Os fabricantes dizem que já encontraram a receita do notebook ideal para o usuário. Foram anos de testes. O tamanho do gabinete e do teclado está praticamente padronizado, de forma a proporcionar um certo conforto (nada comparável ao desktop) na hora de trabalhar. A tela também não deve aumentar de tamanho, ficando entre 12,1 e 13,3 polegadas. A tecnologia é dual scan (mais barato e leve) ou matriz ativa (de muito melhor resolução). O dispositivo apontador (equivalente ao mouse) é o touch pad, aquele quadradinho abaixo das teclas. Basta movimentar o dedo ali para deslocar a seta na tela. Para clicar, aperte o botão ou dê uma (ou duas) batida na superfície. Os track balls e track points foram reprovados.
A distância entre o desktop e o notebook também tem ficado menor.
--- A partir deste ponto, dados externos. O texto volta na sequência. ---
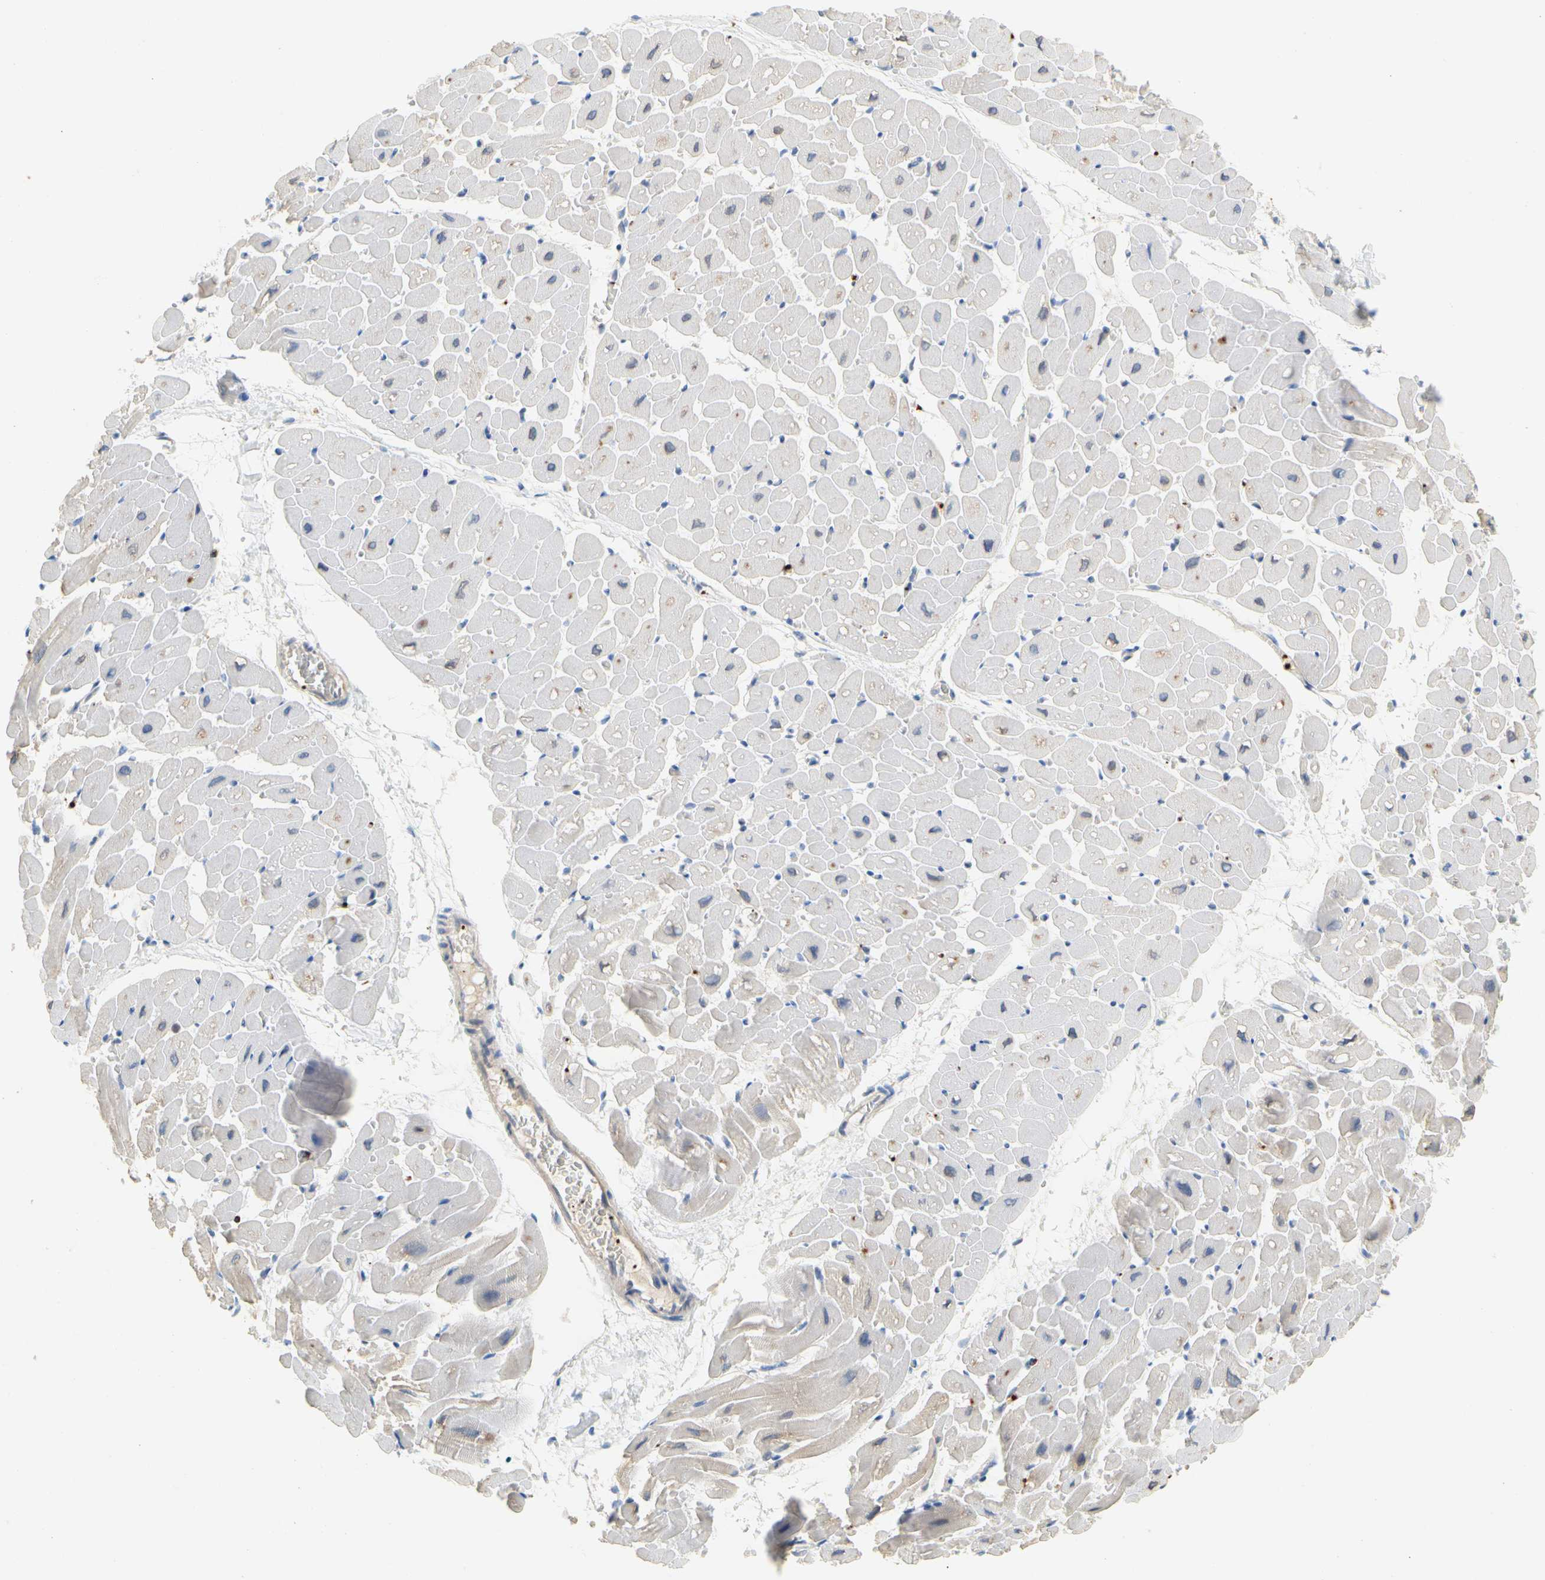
{"staining": {"intensity": "moderate", "quantity": "<25%", "location": "cytoplasmic/membranous"}, "tissue": "heart muscle", "cell_type": "Cardiomyocytes", "image_type": "normal", "snomed": [{"axis": "morphology", "description": "Normal tissue, NOS"}, {"axis": "topography", "description": "Heart"}], "caption": "A micrograph of heart muscle stained for a protein demonstrates moderate cytoplasmic/membranous brown staining in cardiomyocytes. The staining was performed using DAB to visualize the protein expression in brown, while the nuclei were stained in blue with hematoxylin (Magnification: 20x).", "gene": "ENSG00000288796", "patient": {"sex": "male", "age": 45}}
Os portáteis mais sofisticados já usam chips Pentium MMX de 166 MHz, com leitor de CD-ROM de 10x e sistema de áudio embutido. O fax/modem vem em forma de cartão PCMCIA espetado em um slot externo e pode ser conectado a um telefone celular. Como todos os fabricantes passam a oferecer os mesmos recursos, a guerra começa a ser travada no campo do preço.
O clima também está esquentado em uma outra categoria de produtos: a de handheld, nome dado aos antigos palmtops. Para quem não se lembra, palmtop era um equipamento um pouco maior do que uma agenda eletrônica, mas com programas como editor de textos, planilha eletrônica e, claro, agenda. O problema era que os softwares eram proprietários e não-compatíveis com o DOS ou Windows. O cenário mudou quando a Microsoft lançou, no fim do ano passado, o Windows CE e versões simplificadas do Word e Excel. Chegaram ao mercado o Velo 1, da Philips, Cassiopeia, da Casio e, mais recentemente, o Psion, da inglesa Psion PLC, que começa a ser vendido esta semana nas lojas Plug Use (ver matéria abaixo).
Vários desses produtos foram apresentados na PC Expo, em junho, em Nova York. Esses fabricantes levaram o maior susto quando a Toshiba lançou, neste mesmo evento, o Libretto 50 CT. Ele mede 21 x 11,4 cm e pesa apenas 832 gramas. Usa processador Pentium de 75 MHz e vem com 16 MB de memória, disco de 772 MB, tela colorida matriz ativa de 6,1 polegadas e com drive de disquete externo. Seu preço nos EUA é de US$ 2 mil. Deve ser lançado aqui até agosto.
Segundo Pedro Saenger, gerente da divisão de notebooks da Semp-Toshiba, a grande vantagem do Libretto sobre os handhelds é que ele roda o Windows 95 e todos seus aplicativos, e não as versões reduzidas. ‘‘Estaremos direcionando o produto para executivos e também para os profissionais de vendas’’, diz.